The cage doors opened, and Clay, Wyatt, and Jasper, one of Chuito’s other coaches, ran in. They all piled on him and hugged him. Chuito looked a little shocked, sort of like Alaine felt, just thunderstruck that it was over. That he had won.
There was so much chaos in the aftermath, but Alaine didn’t see it.
She burst into tears instead.
All the fear. All the hope. It all flowed out of her as she slid off the couch and sobbed there alone for Chuito. For what he had achieved. She cried through his octagon interview, where the announcer told everyone that the entire island of Puerto Rico had shut down for his fight, and all Chuito could say about that was, “Gracias, esto fue para mis Boricuas.” He looked to the camera and grinned, showing off his dimples, and actually yelled into the mic, “Weeepa!”
The interviewer asked, “This is a big win. You trained hard. What does it mean to you to be the champion?”
“It means, uh, a lot. Not for myself, for the other people who helped me. I did it for them. It’s not for me. It’s for them. I won for them.” Chuito smiled again, those dimples making him look so handsome. Then he took off the black UFC hat that he was wearing and rubbed a hand over his head that was shaved down to black stubble. The action made him look humble in a way the other fighter didn’t. All the more so when he said, “It was for my brother. For my tiá. Maybe they were watching over me.” He hit his chest as he said it, touching the tattoo over his heart. “For my mother. My cousin Marc.” He lifted an eyebrow at the camera. “My bros in Miami. My bros at the Cellar.” He turned around and reached out to Wyatt, clasping his hand quickly before he turned back to the camera and said, “It was for you too, mami.”
More tears ran down Alaine’s face, because it felt like he was talking directly to her. He didn’t say her name. He didn’t have to. She knew he was talking to her.
Then the moment was over as Chuito finished with, “¡Y fue para Puerto Rico!”

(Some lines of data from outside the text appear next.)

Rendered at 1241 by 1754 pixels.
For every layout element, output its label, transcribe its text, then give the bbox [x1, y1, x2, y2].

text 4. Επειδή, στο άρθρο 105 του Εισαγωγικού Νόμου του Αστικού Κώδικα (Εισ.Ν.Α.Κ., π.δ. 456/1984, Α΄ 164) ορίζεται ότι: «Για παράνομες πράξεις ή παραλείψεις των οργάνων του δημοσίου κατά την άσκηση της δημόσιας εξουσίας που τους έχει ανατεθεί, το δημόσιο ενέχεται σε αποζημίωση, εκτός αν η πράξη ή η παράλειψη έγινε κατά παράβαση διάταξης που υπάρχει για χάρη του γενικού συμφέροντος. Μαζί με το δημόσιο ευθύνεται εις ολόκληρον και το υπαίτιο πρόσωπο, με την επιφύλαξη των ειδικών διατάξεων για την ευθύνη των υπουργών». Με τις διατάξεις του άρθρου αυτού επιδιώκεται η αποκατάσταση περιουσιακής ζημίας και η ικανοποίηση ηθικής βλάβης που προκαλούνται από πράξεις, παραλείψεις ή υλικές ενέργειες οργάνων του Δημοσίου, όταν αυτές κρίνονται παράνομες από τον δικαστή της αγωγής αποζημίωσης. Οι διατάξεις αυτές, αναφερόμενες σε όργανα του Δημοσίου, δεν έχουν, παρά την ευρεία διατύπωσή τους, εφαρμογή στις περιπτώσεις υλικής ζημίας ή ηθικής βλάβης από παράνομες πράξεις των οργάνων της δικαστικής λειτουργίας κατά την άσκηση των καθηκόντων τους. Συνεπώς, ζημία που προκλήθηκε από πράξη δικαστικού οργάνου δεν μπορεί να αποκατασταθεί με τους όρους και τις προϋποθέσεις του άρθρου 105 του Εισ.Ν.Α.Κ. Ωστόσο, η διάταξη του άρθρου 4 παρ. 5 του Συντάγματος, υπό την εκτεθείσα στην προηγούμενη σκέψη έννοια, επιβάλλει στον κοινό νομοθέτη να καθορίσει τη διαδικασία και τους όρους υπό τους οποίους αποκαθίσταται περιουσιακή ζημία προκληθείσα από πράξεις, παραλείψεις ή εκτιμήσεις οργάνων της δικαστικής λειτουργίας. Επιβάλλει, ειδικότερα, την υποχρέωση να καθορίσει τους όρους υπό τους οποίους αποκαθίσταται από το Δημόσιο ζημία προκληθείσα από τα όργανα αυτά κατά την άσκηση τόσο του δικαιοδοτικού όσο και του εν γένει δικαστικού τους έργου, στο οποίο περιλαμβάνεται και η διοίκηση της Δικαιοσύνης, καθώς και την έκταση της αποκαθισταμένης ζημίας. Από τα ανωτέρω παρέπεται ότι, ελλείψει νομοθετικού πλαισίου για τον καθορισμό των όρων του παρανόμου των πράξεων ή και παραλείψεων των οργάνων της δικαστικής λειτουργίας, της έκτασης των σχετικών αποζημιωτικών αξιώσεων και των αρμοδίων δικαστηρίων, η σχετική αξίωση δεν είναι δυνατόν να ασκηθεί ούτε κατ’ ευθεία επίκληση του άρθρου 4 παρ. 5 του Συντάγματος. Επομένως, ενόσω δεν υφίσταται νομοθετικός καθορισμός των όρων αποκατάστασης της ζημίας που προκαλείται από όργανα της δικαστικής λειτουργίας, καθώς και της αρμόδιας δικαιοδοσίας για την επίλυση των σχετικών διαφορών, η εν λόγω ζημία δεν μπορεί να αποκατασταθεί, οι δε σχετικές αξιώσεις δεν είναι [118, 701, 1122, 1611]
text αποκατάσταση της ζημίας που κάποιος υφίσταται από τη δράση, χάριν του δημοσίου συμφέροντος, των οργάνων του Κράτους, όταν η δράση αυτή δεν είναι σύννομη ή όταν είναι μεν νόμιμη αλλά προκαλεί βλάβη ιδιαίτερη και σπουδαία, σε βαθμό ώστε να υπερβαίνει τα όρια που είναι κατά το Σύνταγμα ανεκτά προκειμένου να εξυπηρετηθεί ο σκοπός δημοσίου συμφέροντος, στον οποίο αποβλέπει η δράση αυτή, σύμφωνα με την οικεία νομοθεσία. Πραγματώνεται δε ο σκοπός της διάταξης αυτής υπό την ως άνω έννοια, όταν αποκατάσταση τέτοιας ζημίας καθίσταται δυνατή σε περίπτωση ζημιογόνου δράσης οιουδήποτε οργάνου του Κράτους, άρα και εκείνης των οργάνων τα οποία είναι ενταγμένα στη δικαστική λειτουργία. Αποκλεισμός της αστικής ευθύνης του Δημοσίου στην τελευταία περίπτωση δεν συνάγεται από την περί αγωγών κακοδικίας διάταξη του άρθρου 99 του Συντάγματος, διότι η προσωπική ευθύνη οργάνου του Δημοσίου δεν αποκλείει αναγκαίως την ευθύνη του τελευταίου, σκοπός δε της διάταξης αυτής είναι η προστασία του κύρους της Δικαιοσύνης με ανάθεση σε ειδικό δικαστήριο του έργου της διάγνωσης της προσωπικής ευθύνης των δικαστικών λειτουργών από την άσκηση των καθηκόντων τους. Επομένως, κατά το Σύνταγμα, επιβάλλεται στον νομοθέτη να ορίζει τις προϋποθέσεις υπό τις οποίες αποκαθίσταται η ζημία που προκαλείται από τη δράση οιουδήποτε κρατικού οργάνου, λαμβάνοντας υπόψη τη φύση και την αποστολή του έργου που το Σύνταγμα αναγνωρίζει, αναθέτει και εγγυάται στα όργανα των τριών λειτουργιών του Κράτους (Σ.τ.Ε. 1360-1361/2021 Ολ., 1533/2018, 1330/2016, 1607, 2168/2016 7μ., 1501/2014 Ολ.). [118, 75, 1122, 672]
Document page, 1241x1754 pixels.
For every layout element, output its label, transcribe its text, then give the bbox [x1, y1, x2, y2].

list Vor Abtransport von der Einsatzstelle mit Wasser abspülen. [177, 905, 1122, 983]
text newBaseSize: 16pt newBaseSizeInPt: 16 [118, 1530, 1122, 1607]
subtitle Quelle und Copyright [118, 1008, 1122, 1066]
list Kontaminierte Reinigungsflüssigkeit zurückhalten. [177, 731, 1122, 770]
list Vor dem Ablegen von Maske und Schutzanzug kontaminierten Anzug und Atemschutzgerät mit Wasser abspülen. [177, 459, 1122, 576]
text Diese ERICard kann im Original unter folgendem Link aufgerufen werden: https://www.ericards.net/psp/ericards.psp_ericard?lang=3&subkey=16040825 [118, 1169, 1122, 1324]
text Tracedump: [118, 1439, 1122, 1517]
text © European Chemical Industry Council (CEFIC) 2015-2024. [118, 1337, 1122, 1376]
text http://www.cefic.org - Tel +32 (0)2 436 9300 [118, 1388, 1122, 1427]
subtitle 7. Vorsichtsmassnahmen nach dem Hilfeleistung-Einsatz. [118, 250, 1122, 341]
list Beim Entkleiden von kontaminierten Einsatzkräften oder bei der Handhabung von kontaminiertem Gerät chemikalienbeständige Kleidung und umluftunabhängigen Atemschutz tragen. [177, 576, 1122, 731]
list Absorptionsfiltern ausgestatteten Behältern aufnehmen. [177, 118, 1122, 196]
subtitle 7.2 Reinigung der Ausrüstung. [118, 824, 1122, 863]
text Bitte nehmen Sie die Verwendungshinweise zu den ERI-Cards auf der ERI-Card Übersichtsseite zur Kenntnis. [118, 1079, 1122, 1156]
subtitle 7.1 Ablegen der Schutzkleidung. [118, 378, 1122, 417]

It wasn’t the last thing Chuito had to say throughout the night. He did another postgame interview, this time wearing dark sunglasses to hide the cut over his right eye. His black UFC hat was pulled low on his forehead, making him almost look normal, rather than battered and bruised.
The other fighter was surprisingly gracious in his defeat.
Just as Chuito was humble with his win.
Not all fights ended like that. Some fighters were cruel and cocky in the aftermath. Chuito wasn’t one of them. He was genuinely likable in the limelight, though Alaine knew he would argue with her if she told him that.
All she could think about as she watched it was his promise that it was for her too. It felt like it meant something. Like he was going to stay here, and maybe, just maybe, they could be more than neighbors and friends who had sleepovers more often than not.
Chapter Fourteen
Las Vegas, Nevada
March 2011
Chuito had eighty-seven missed calls when he finally got a moment in the locker room. The noise was still crazy, but he managed to pull away when Wyatt started running his mouth with a postfight breakdown.
Those cameras just fucking loved Wyatt, with his hickisms, big mouth, and bigger ego. Chuito left him to it and stood in a corner, looking at the phone in his hand when it started ringing again.
He picked it up with a grin and held it to his ear, wincing even before the shout reached him, because he knew it was coming.
“WEEEEEEEEEEEEPA!”
“Ay, Marc.” Chuito groaned, though he was still grinning. “I got a headache.”
“Weeepa!” Marcos shouted in response, because the noise was deafening on his end too. “Suck it up, chica! Suck it up and let me scream at you! My cousin just became a world fucking champion!”
Chuito laughed when the entire room erupted in chaos along with Marcos, but he couldn’t help but ask, “Where are you?”
“Don’t worry about where I am. Talk to your mother.”
Chuito lowered his head, because he knew where his mother and Marcos had gone to watch the fight, and it wasn’t at a bar.
“Que emoción,” his mother said in a singsong voice. “I’m proud of you.”
“Wow.” Chuito raised his eyebrows at that, because he didn’t hear it too often in his life. “Proud enough to let me buy you a house?”
“That proud,” she agreed, and he could hear the smile in her voice before she got louder, making it obvious she was talking to others instead of him. “Myneneis gonna buy me a house!” The entire room screamed again, as if every gangster in that room knew just what a feat that was for Chuito to achieve. His mother was laughing as she said to him, “A big house with nice furniture and a nice car and nice clothes.”
“All that?” Chuito was sort of impressed with himself. “All I had to do was almost get my ass kicked on national television.”